More tips for travel comfort and eating-on-the-fly:
- ABSENT MEALS – If your specially-ordered meal doesn’t make it to your flight, ask the attendant what they can do for you. They may be able to assemble something you can eat from extra meals and snacks on board. Carry a small “emergency” snack along with your Tums or Prelief in case the worst happens.
- REMINDERS – Dolores offers this idea that worked for her: If you’re new to the IC diet and tend to forget what’s a no-no or what has caused bladder flares in the past, write it down on a 3 x 5 card and carry it with you.
- SPECIAL SEATING – If your IC or fibromyalgia is so severe that you are on disability, you can request seating up front near the bulkhead where you have more room to stretch. (You may be bumped out of the spot though, if someone in a wheelchair needs it). You can inquire about this when you make reservations.

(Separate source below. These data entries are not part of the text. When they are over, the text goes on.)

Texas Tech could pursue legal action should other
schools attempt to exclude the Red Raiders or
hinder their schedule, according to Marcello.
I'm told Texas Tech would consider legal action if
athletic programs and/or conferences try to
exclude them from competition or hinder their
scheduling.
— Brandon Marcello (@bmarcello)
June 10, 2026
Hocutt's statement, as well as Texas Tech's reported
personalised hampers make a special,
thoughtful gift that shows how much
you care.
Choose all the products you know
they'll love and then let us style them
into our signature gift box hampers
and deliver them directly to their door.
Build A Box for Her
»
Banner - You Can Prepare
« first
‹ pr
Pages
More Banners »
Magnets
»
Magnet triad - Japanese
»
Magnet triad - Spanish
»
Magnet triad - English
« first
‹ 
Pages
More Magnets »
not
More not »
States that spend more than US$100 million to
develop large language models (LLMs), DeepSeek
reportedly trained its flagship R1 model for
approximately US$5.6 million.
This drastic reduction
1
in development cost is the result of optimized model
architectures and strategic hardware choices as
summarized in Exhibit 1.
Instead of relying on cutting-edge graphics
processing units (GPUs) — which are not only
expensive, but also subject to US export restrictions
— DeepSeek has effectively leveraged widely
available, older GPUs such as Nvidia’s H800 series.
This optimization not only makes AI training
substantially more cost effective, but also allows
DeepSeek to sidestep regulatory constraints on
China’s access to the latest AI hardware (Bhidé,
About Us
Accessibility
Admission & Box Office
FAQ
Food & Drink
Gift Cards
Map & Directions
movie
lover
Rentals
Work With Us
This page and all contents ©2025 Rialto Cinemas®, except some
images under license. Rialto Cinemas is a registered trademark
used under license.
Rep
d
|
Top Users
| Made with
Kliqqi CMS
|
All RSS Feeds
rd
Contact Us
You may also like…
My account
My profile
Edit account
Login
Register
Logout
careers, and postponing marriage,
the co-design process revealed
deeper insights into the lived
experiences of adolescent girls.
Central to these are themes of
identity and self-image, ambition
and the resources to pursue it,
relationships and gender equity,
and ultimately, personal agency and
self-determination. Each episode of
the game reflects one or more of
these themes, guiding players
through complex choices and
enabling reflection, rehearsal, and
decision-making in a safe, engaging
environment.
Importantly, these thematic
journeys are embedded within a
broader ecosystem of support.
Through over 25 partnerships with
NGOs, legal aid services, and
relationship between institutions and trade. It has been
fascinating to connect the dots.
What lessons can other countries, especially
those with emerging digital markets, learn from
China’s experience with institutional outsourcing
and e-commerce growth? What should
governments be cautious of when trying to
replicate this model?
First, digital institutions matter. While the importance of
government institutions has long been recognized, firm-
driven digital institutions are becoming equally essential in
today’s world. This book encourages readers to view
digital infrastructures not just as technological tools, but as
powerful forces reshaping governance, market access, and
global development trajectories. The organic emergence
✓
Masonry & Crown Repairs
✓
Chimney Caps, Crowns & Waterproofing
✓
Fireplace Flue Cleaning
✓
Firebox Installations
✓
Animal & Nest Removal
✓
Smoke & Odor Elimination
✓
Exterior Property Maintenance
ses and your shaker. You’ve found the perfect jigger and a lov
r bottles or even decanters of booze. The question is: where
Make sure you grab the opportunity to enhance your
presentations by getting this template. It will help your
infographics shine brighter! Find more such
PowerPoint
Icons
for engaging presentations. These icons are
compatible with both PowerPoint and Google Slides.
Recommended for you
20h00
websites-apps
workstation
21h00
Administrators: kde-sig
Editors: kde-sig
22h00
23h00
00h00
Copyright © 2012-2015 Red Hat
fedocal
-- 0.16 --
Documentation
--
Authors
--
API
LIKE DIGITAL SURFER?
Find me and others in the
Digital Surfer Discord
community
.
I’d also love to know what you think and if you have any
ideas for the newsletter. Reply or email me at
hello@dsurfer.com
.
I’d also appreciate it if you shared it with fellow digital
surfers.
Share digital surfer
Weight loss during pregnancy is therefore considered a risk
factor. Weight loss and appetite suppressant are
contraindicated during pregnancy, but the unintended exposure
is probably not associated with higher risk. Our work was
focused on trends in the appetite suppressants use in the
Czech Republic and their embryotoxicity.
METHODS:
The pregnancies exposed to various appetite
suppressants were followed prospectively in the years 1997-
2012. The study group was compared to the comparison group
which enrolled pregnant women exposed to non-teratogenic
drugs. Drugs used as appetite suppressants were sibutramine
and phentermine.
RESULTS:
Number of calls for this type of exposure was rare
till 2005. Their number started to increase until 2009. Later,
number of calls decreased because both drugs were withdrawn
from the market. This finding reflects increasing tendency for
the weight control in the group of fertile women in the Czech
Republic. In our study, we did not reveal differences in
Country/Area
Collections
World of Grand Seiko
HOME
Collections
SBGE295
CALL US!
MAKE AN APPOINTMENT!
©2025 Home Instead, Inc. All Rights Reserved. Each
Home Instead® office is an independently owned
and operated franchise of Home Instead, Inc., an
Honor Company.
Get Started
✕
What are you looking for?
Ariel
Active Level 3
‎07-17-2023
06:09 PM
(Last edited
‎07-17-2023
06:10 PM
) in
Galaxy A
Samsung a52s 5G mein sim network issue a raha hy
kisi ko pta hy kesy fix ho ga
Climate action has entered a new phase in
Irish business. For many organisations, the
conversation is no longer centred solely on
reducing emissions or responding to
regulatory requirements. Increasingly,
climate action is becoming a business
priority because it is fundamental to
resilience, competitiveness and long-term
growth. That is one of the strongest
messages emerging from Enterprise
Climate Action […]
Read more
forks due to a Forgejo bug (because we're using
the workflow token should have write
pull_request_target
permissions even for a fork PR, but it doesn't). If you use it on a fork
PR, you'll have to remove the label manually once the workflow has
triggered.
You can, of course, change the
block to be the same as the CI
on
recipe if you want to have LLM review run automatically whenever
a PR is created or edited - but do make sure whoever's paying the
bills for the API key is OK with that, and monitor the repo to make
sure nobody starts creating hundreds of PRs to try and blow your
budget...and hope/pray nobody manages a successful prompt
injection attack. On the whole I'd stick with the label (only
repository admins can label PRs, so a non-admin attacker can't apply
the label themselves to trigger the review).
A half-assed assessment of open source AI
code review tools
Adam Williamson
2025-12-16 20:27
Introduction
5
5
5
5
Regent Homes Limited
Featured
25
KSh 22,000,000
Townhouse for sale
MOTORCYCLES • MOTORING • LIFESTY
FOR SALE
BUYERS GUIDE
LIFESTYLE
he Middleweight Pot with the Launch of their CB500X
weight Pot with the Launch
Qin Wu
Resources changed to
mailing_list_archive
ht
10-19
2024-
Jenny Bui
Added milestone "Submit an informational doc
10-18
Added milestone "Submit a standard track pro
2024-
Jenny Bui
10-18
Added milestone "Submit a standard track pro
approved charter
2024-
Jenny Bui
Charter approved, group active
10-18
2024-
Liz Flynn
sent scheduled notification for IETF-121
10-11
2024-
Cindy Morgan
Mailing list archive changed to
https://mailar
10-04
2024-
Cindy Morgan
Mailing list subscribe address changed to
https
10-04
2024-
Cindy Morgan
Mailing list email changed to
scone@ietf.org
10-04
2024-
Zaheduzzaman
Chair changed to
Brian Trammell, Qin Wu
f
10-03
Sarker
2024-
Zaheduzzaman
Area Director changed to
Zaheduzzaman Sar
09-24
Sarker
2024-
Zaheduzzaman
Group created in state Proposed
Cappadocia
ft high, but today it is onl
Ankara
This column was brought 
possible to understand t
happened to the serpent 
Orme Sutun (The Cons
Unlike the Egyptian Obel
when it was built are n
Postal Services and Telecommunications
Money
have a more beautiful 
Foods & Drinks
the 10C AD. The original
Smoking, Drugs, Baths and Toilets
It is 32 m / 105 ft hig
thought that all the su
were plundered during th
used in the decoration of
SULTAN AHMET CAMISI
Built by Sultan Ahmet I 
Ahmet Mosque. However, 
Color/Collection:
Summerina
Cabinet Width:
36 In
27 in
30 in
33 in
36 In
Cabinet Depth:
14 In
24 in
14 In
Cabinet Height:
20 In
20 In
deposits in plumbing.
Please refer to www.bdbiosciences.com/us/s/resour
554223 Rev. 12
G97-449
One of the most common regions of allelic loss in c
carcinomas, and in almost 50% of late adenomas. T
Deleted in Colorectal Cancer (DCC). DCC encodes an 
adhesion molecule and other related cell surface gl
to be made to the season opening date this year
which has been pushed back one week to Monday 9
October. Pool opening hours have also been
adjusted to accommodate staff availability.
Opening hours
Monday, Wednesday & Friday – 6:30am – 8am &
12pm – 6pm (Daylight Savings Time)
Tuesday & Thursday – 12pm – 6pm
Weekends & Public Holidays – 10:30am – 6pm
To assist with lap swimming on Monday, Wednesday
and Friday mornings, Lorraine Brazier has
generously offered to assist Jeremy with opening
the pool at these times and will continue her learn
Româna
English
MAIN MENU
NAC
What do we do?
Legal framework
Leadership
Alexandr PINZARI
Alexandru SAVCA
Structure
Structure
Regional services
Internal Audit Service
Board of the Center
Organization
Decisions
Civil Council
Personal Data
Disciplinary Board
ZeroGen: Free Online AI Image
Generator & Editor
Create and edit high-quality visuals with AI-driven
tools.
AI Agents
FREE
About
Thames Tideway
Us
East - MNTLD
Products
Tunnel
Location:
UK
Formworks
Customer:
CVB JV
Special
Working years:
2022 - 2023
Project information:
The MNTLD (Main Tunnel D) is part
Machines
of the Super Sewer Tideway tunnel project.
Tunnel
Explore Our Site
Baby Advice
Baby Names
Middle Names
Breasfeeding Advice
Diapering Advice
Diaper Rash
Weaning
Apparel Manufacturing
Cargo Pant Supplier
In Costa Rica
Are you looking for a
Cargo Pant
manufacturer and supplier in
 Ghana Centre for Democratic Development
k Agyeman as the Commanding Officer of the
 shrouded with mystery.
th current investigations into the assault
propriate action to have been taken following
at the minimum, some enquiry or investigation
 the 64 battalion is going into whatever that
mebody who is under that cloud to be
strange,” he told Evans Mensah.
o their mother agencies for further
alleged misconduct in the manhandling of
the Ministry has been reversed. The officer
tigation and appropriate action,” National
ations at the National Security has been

- FRESH AIR – The air at 30,000 feet is thin and cold. The air in the cabin is stale, heavy with carbon dioxide, and dry, although it is recirculated and oxygen is added from the outside. The dry air can be especially hard on those of us with allergies, sinus problems or dry eyes. The lack of oxygen coupled with hours of sedentary posture could adversely affect your fibromyalgia and IC too. Airlines keep the cabin’s fresh air minimal to save money but you can request that the captain turn up the fresh air, since it’s under his control.
- HUMIDITY – Salt water nasal sprays, artificial tears, and soothing skin lotions can keep a sensitive body comfortable. Be aware of dry air’s effect on your inner humidity too– especially if you take Atarax, Ditropan or Ultram. Sitting for long periods, taking Tums or antihistamines, and drinking less may add up to serious constipation and concentrated irritants in your urine. Try to remember to drink adequate fluid or set a watch alarm to remind yourself. If your doctor okays it for you, taking baking soda for bladder pain may also help fight constipation.
- TOILET FACILITIES – Mary is a pleasant older lady with IC who doesn’t normally need to wear Depends. But she wears them when she flies just in case she can’t get to the toilet when she needs to. She also finds it helpful to carry the ICA’s “can’t wait” card when she travels (a card indicating you have a medical condition and need to use the potty IMMEDIATELY). You can also request to be seated near the toilet (but you’ll be disturbed often by the other passengers). If the captain mentions at the outset that he expects turbulence, keep your bladder emptied in case everyone is suddenly told to stay in their seat.
- MEDICATIONS – I found out the hard way about this: don’t pack all your rescue medications in carry-on baggage. Have at least one dose of everything on your person. Turbulence, food carts, or some other circumstance may prevent you from getting to baggage in overhead compartments. And if you travel to foreign destinations, keep your meds in their original pharmacy bottles. You don’t want to be mistaken for a drug smuggler.